The announcement ends months of speculation after the two companies revealed earlier this year that they had held preliminary talks.

Analysis indicates that the addition of UTi will transform DSV into a ‘top 10’ global air freight forwarder, with its annual air freight volumes managed more than doubling to in excess of 600,000 tonnes.

California-headquartered UTi is a global supply chain services and logistics company with revenue of US$3.9 billion and 21,000 employees in 58 countries, although it has struggled financially in recent years and has been undergoing restructuring to turn around recent loss-making performances. DSV said the combined company would operate “one of the world’s strongest transport and logistics networks”.

The transaction is expected to close in the first quarter of 2016. Following the merger, UTi will become an indirect wholly owned subsidiary of DSV.

Kurt Larsen, chairman of the board of DSV, commented: “We complement each other perfectly, both in terms of business activities and geography. Together, we will be even stronger and able to capitalise on business synergies as well as a greater global reach to the benefit of shareholders, customers and employees.”

Roger MacFarlane, chairman of the board of UTi and a co-founder of the company, commented: “We are operating in an industry where increasingly scale is critical. Joining forces with DSV delivers substantially greater client value and many future opportunities for our people while it is financially very attractive for our shareholders.

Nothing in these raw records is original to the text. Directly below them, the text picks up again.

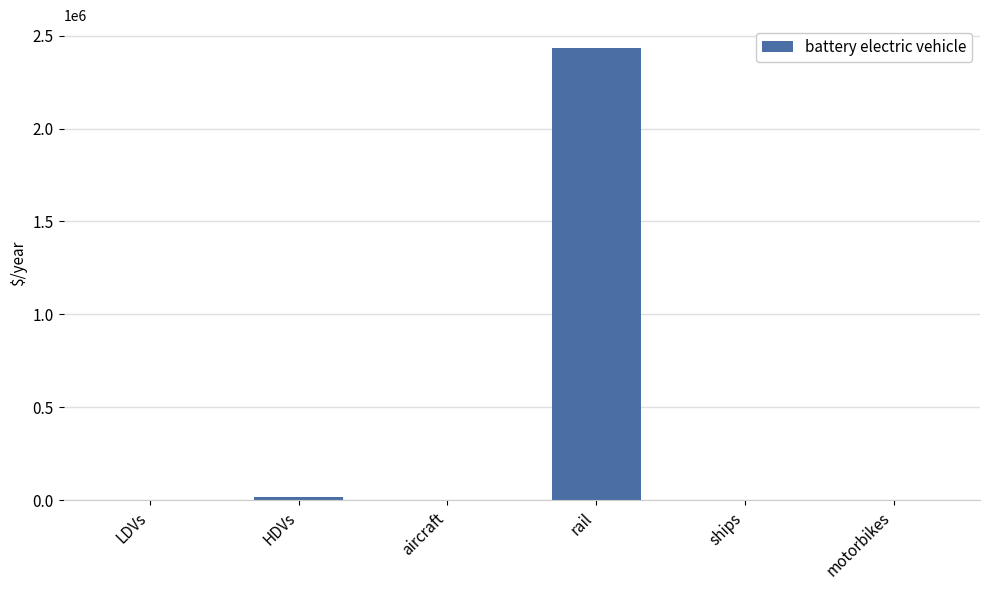

What is the greatest value displayed?

2434118.1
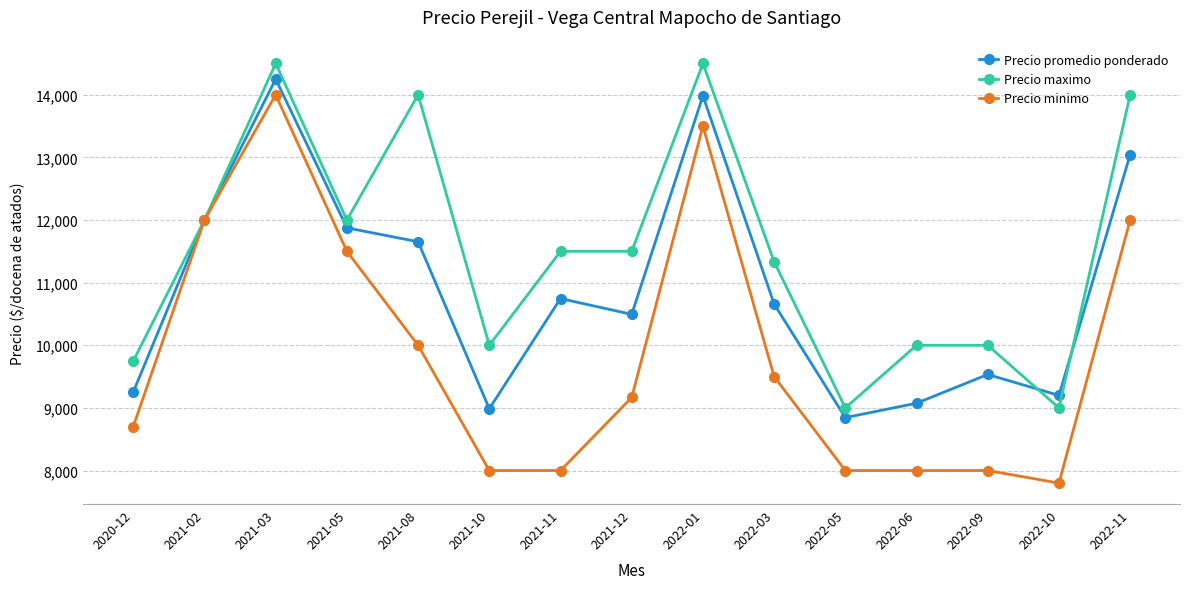

Rank the series by their maximum value, from lowest to highest.

Precio minimo, Precio promedio ponderado, Precio maximo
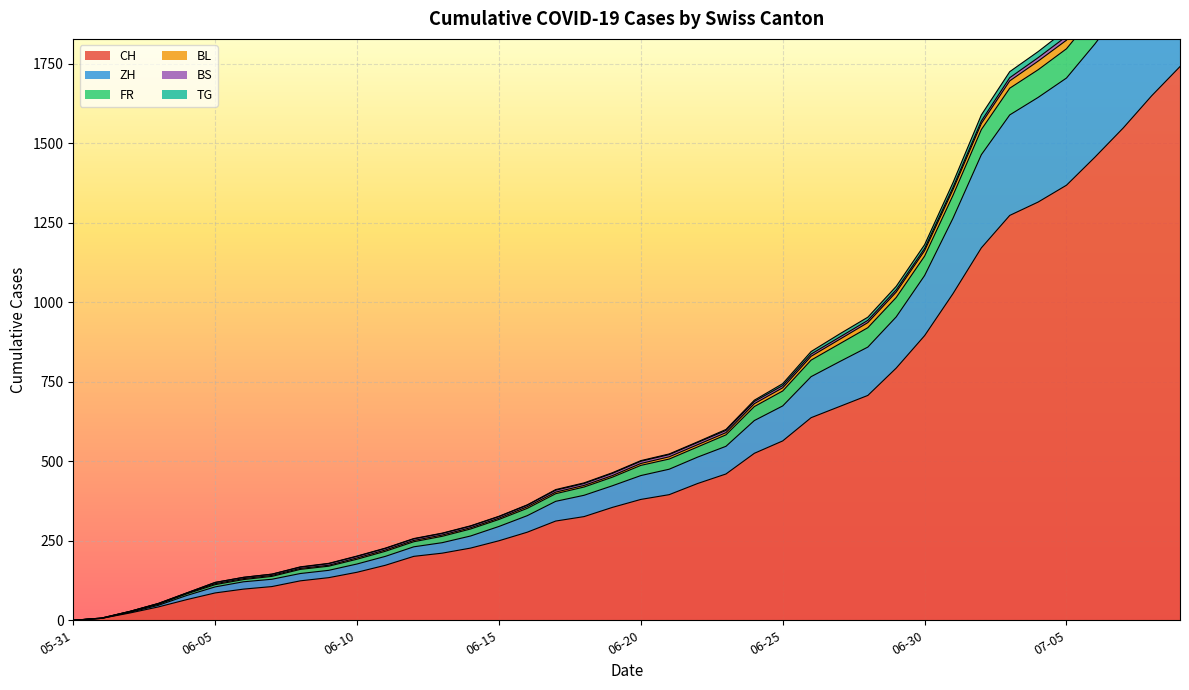

How many lines are shown in the chart?

6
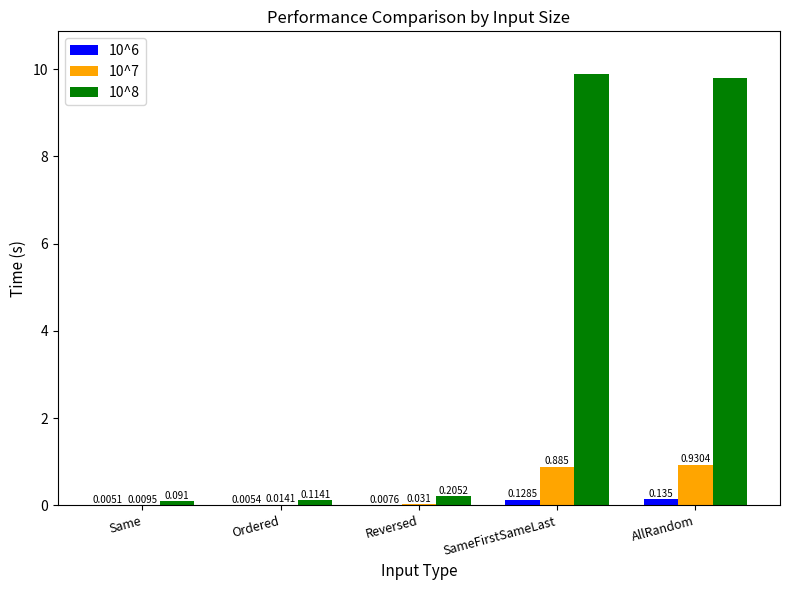

Which series has the largest total across all categories?

10^8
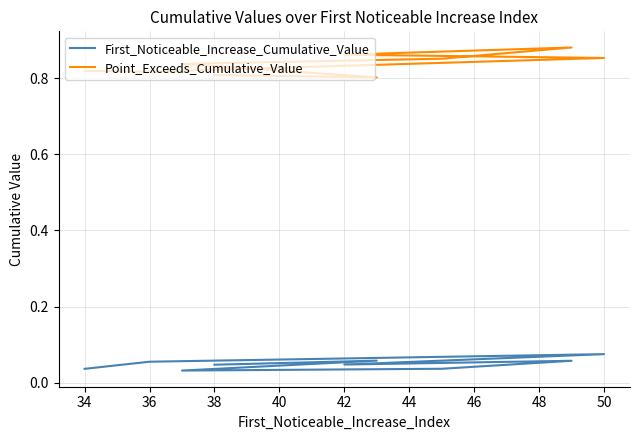

Reading left to right, extract all data points from this chart.

First_Noticeable_Increase_Cumulative_Value: 0.0	0.1	0.1	0.0	0.1	0.0	0.0	0.1	0.0
Point_Exceeds_Cumulative_Value: 0.8	0.8	0.9	0.9	0.9	0.9	0.8	0.8	0.8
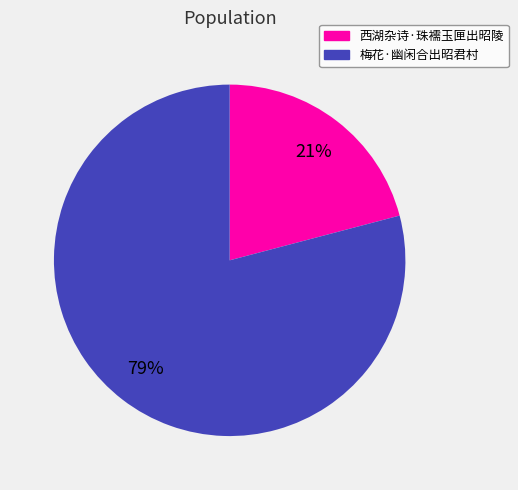

The 西湖杂诗·珠襦玉匣出昭陵 slice represents 32% of the pie. True or false?

False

Commenting on the strategic rationale, DSV said: “Acquisitions are an integral part of DSV’s growth strategy, and DSV has a strong track record of successful integration of acquired companies. The acquisition of UTi is expected to increase DSV’s annual revenue by approximately 50%, creating one of the world’s strongest transport and logistics networks.”

The company said the two companies’ combined 2014 revenue amounts to approximately US$13 billion (DKK 75 billion) and the combined workforce will grow to 44,000 people in 84 countries, 848 offices and 339 logistics facilities.

“The Air & Sea Division will be significantly strengthened, and DSV will increase its industry specific capabilities across all divisions,” DSV said. “Furthermore, DSV will now be truly global within contract logistics and expand into road freight activities outside Europe. This will enable the company to offer its customers a broader range of services.”

It said the combined companies will have a more balanced geographical footprint with approximately 61% of revenue in Europe, Middle East and North Africa, 17% in Americas, 16% in Asia (APAC) and 6% in Sub-Saharan Africa.

DSV said the two companies were “a strong match, with many potential synergies as a result of similarities in business models and services”. These included: Commercial synergies from stronger network and service offerings, new competencies and skills; Consolidation of offices and logistics facilities; Consolidation of IT infrastructure; Optimisation of organisational setup; And stronger buying power.

UTi has a strong presence in North America and a leading position in South Africa, also operating an extensive network in Asia-Pacific and Europe. In the 12 months ending 31 July 2015, UTi achieved consolidated revenues of US$ 3.9 billion and an adjusted EBITDA loss of US$6 million. Its Freight Forwarding and Contract Logistics & Distribution segments reported revenues of more than US$2.5 billion and US$1.4 billion, respectively. As a result, UTi is a global top 20 third party logistics provider.